It is amazing to me that nearly two thousand years after the Day of Pentecost we in the church continue to marginalize the voice of women. As a young man in Pentecostal circles I heard this passage from the Book of Joel quite often:

“It will come about after this that I will pour out my Spirit on all humanity,
and your sons and your daughters will prophesy,
and your old men will dream dreams,
and your young men will see visions,
even on the male and female servants I will pour out my Spirit in those days.”

(Joel 2.28)

Immediately the prophet shifts into apocalyptic discourse after this statement. What I find most amazing is how the Apostle Peter is described as applying this to the Day of Pentecost. He sees that outpouring of the Spirit as the eschatological act of God inviting men and women into full participation as children of God.

Often women are presented various passages of Scripture that seem to indicate that they are inferior and therefore subject to men. What I find most amazing about this is that the same evangelical types who will teach a hermeneutic which avoids the obscure in favor of the more clear passages of Scripture flip the script aiming to undermine the more universalizing statement regarding women’s role in the church using more obscure passages.

When the Apostle Paul is cited we do not find Galatians 3.28 taking front and center where Paul proclaims his vision of gender in Christ, but rather obscure words about women being silent in places like 1 Corinthians 14.34 or 1 Timothy 2.12. We find these passages taking precedent when the first one seems to be foreign to the flow of the text (Gordon D. Fee argued that it isn’t original with Paul) and the second is from a letter considered by many to be non-Pauline at worst, secondary to his main corpus at best. I hear evangelicals quote 1 Corinthians 11.1-10 to me as if it is a proof-text on male authority forgetting that Paul is promoting women using their gifting, that of prophecy, in the church! Likewise, it is prophecy, which is inspired God-speech to the church (what is a homily today?) wherein respect for the audience is all that is required. Oddly enough, if Paul is talking about “authority” alone his statements in vv. 11-12 where he takes a step back and completes the circle of gender interdependency doesn’t make much sense, especially since he speaks of origins.
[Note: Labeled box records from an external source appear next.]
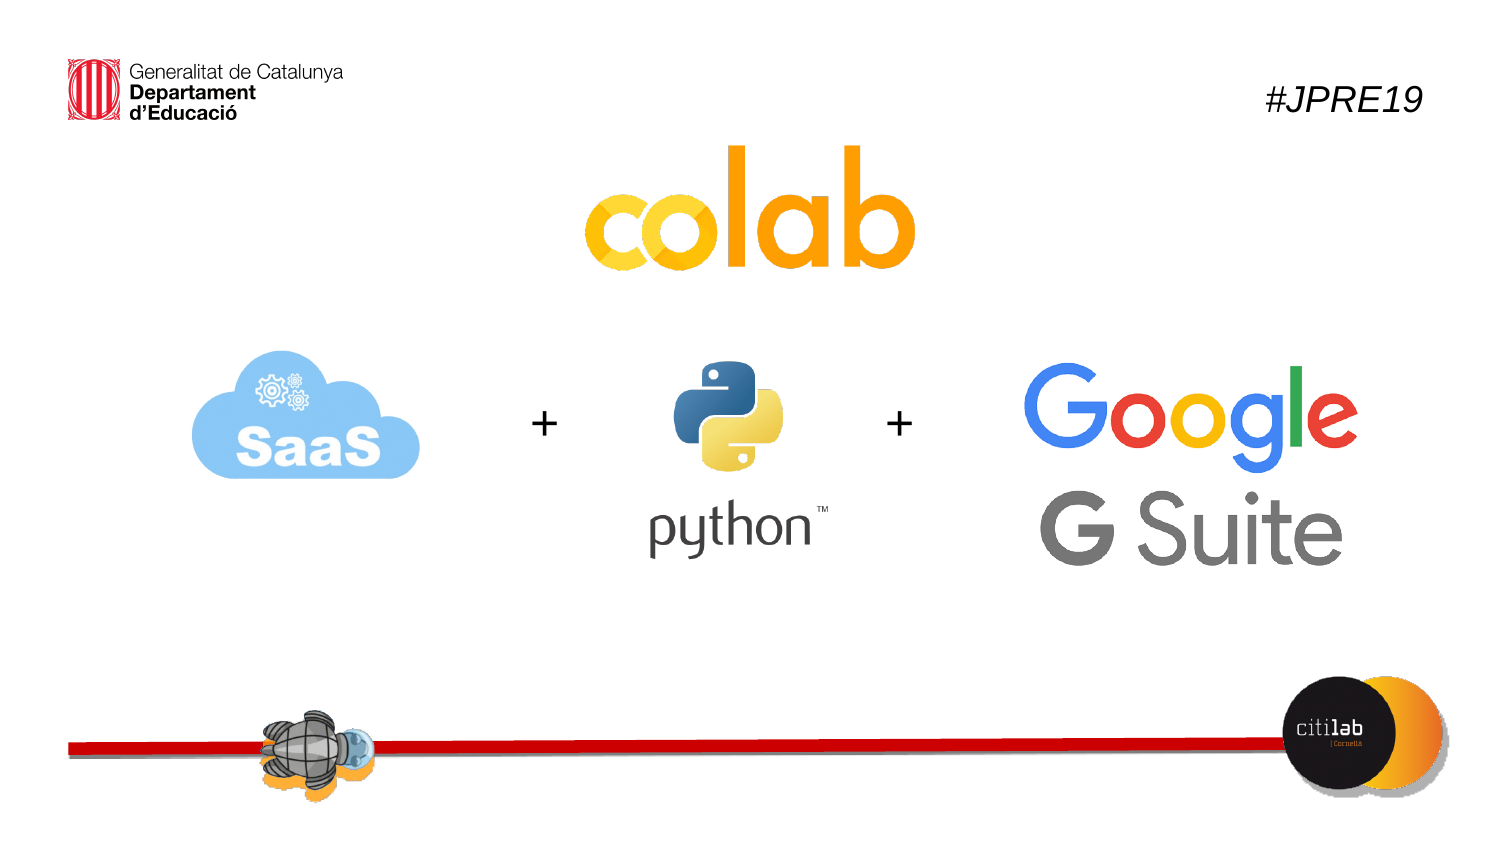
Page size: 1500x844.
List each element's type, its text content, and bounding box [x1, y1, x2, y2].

picture [1281, 675, 1445, 791]
picture [252, 694, 384, 798]
text_box + [514, 375, 601, 488]
picture [539, 119, 961, 306]
text_box #JPRE19 [1250, 59, 1462, 120]
text_box + [870, 375, 957, 488]
picture [180, 345, 432, 487]
picture [68, 59, 343, 120]
picture [500, 354, 976, 580]
picture [996, 338, 1385, 601]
Even more odd is the same people who harp on this passage as showing male superiority ignore the proscribed head coverings showing a sort of pick-and-choose fundamentalism. Likewise, the same people who are hard core about women learning submissively in 1 Timothy 2.11 don’t mind that their wives braid their hair, wear gold and pearls, and shop somewhere other than Target as vv. 9-10 should attack if we are going to be legalistic about Paul’s words ignoring the spirit of the text.

If our daughters can prophesy why do we limit them? Why do we create artificial definitions of church authority to say a woman can be A, B, and C, but not D (especially when the New Testament shows no coherent model for church leadership and offices)? Why do we say they can’t preach behind pulpits as if pulpits existed in the first century?

To borrow from Michel Foucault I think the answer is easy: “truth” is power. Many don’t exegete the texts of Scripture seeking the overarching motifs, but rather the texts that provide power. Those proof-texts are pre-texts for control. We ignore that in Genesis 1.26-27 God makes human, male and female he makes them. They are his icons, his image. They are his representatives to creation, together. God’s image being male and female together. Paul argued in Romans 1.18-32 that it is a danger to ignore the image of God in the opposite gender deciding to look into the mirror seeing one’s own image. Often this text is used to harp on homosexuals, but I know plenty of conservative evangelicals that freak out when someone mentions God’s “feminine side”.

We live in a “Genesis 3 World” where the fall dominates our worldview. We ignore the intention of creation in Genesis 1-2 where we have shared image bearing in Genesis 1 and woman as equal partner/helper  (ezer) in Genesis 2 for her described (not prescribed) oppression in Genesis 3. We act as if the cross of Christ brought down barriers between Jews and Gentiles alone, but not men and women. (Sometimes we get the master-slave implications.)

Our daughters are precious. This isn’t simply because “behind every great man is a great woman” but because there are great women. As long as we deny this using a hermeneutic that we would never use for other subjects we will deprive ourselves of half the church’s voice. We will harm our world by affirming their abusive patriarchies. We will someday have to explain to God why we ignored the Spirit’s choice of prophetesses and our pious exegetical excuses will be exposed as our power-seeking hearts are set before the throne of Christ. Evangelicals, we need to rethink our view of women.